From Simple to Complex Scenes: Learning Robust Feature Representations for Accurate Human Parsing

IEEE Trans Pattern Anal Mach Intell. 2024 Feb 16:PP. doi: 10.1109/TPAMI.2024.3366769. Online ahead of print.

Abstract

Human parsing has attracted considerable research interest due to its broad potential applications in the computer vision community. In this paper, we explore several useful properties, including high-resolution representation, auxiliary guidance, and model robustness, which collectively contribute to a novel method for accurate human parsing in both simple and complex scenes. Starting from simple scenes: we propose the boundary-aware hybrid resolution network (BHRN), an advanced human parsing network. BHRN utilizes deconvolutional layers and multi-scale supervision to generate rich high-resolution representations. Additionally, it includes an edge perceiving branch designed to enhance the fineness of part boundaries. Building on BHRN, we construct a dual-task mutual learning (DTML) framework. It not only provides implicit guidance to assist the parser by incorporating boundary features, but also explicitly maintains the high-order consistency between the parsing prediction and the ground truth. Toward complex scenes: we develop a domain transform method to enhance the model robustness.
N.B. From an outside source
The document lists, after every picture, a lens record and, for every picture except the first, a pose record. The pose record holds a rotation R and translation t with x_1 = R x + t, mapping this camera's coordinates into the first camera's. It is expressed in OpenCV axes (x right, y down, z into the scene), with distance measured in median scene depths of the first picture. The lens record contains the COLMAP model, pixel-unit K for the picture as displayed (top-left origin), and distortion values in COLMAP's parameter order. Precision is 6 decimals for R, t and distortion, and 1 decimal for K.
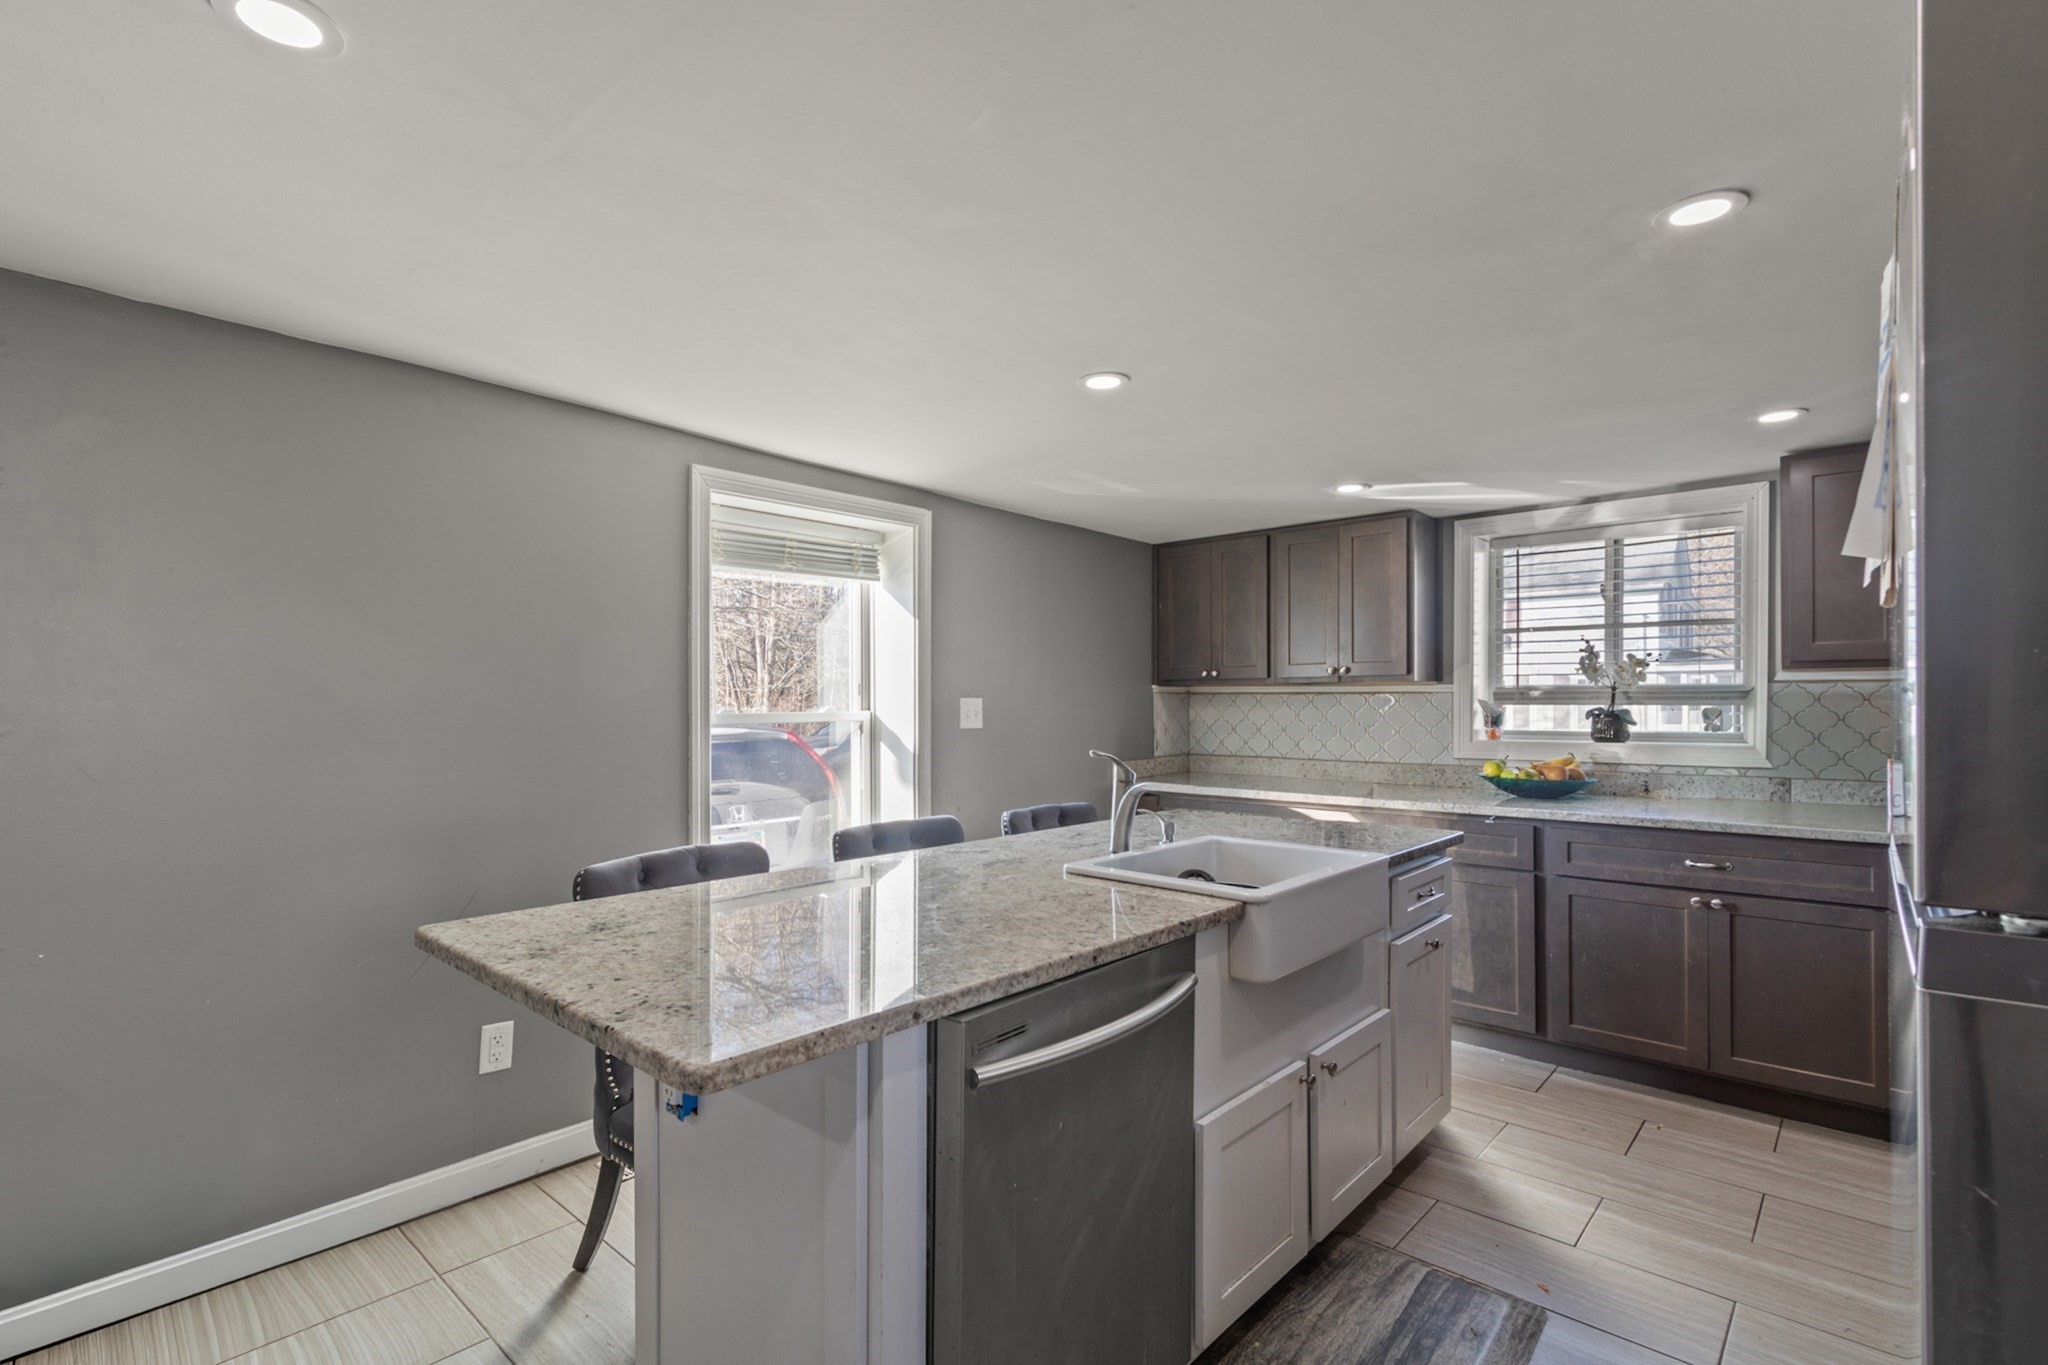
lens RADIAL K [[957.5, 0, 1024.0], [0, 957.5, 682.5], [0, 0, 1]] dist [0.004304, -0.000424]
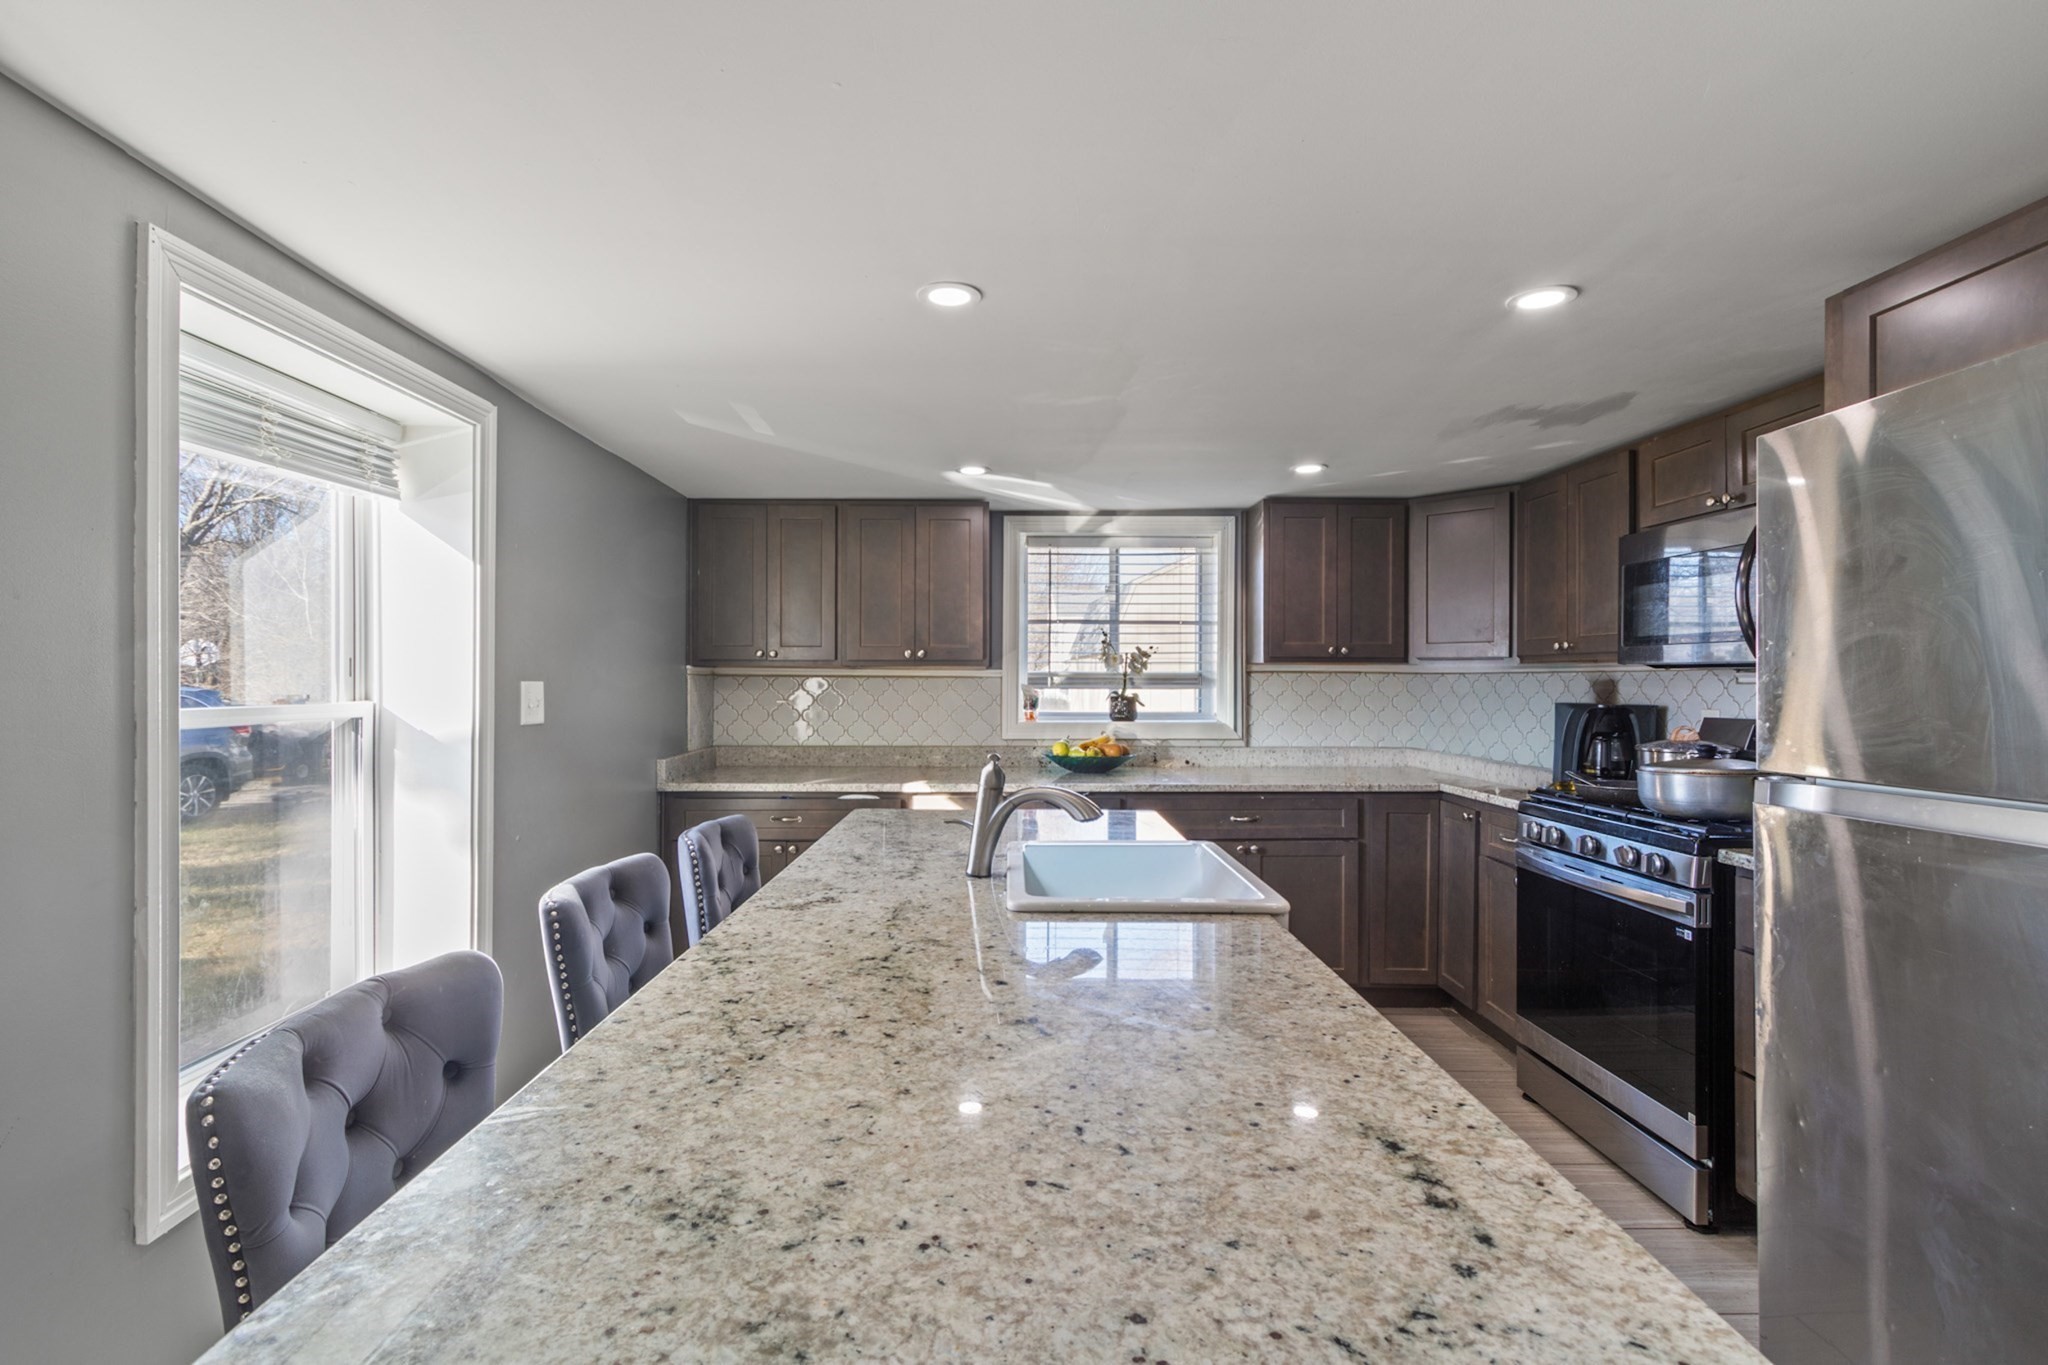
lens RADIAL K [[936.9, 0, 1024.0], [0, 936.9, 682.5], [0, 0, 1]] dist [-0.003114, -0.001218]
pose [[0.737358, 0.003568, 0.675492, -0.261530], [-0.018148, 0.999730, 0.014530, 0.000409], [-0.675258, -0.022972, 0.737224, 0.244216]]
By transforming the input space from the spatial domain to the polar harmonic Fourier moment domain, the mapping relationship to the output semantic space is highly stable. This transformation yields robust representations for both clean and corrupted data. When evaluated on standard benchmark datasets, our method achieves superior performance compared to state-of-the-art human parsing methods. Furthermore, our domain transform strategy significantly improves the robustness of DTML dramatically in most complex scenes.